» **Problem requirements**: If a line in the data contains "knee", copy it out.

» **Material provided**:

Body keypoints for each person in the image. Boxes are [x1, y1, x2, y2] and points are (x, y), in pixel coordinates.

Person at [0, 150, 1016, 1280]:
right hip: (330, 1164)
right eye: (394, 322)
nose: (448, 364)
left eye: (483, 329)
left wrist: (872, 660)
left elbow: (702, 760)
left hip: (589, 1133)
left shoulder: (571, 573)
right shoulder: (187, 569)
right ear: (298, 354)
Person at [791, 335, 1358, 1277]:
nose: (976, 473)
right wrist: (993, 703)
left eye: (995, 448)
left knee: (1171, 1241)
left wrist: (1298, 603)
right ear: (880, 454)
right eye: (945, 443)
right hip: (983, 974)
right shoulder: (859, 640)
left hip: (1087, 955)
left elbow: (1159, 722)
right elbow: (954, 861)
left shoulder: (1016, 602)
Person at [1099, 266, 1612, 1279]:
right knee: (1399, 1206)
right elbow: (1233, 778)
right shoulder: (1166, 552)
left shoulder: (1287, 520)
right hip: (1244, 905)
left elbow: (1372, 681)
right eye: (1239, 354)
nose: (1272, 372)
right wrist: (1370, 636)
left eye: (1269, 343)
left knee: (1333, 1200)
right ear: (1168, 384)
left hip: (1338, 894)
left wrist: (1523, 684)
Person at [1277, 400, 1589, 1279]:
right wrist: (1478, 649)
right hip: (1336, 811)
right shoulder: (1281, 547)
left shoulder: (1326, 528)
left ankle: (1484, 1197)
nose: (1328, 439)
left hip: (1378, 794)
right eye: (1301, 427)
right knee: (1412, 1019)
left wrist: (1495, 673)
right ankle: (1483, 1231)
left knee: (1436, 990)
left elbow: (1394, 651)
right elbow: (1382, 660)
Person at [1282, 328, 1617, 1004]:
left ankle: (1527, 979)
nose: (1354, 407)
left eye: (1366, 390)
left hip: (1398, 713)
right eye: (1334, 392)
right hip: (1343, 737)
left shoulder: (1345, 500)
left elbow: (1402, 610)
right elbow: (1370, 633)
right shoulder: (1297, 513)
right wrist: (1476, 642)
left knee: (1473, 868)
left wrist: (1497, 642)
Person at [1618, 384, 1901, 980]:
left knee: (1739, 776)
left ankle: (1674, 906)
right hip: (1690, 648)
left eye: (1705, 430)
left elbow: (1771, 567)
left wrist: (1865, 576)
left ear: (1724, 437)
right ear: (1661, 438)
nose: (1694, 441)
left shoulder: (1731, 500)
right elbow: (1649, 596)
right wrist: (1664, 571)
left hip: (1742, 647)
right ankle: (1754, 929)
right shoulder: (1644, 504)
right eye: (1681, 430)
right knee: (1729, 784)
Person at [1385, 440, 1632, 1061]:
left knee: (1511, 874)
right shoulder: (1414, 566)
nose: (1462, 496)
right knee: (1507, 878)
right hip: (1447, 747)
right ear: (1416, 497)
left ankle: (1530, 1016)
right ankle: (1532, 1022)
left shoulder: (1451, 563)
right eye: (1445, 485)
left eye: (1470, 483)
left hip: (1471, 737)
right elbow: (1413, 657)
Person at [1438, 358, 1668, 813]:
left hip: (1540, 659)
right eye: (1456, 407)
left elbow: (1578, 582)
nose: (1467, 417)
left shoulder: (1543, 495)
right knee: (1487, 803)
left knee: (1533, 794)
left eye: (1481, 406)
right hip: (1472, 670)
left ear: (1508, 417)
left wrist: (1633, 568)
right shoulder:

» **Task solution**:
left knee: (1171, 1241)
right knee: (1399, 1206)
left knee: (1333, 1200)
right knee: (1412, 1019)
left knee: (1436, 990)
left knee: (1473, 868)
left knee: (1739, 776)
right knee: (1729, 784)
left knee: (1511, 874)
right knee: (1507, 878)
right knee: (1487, 803)
left knee: (1533, 794)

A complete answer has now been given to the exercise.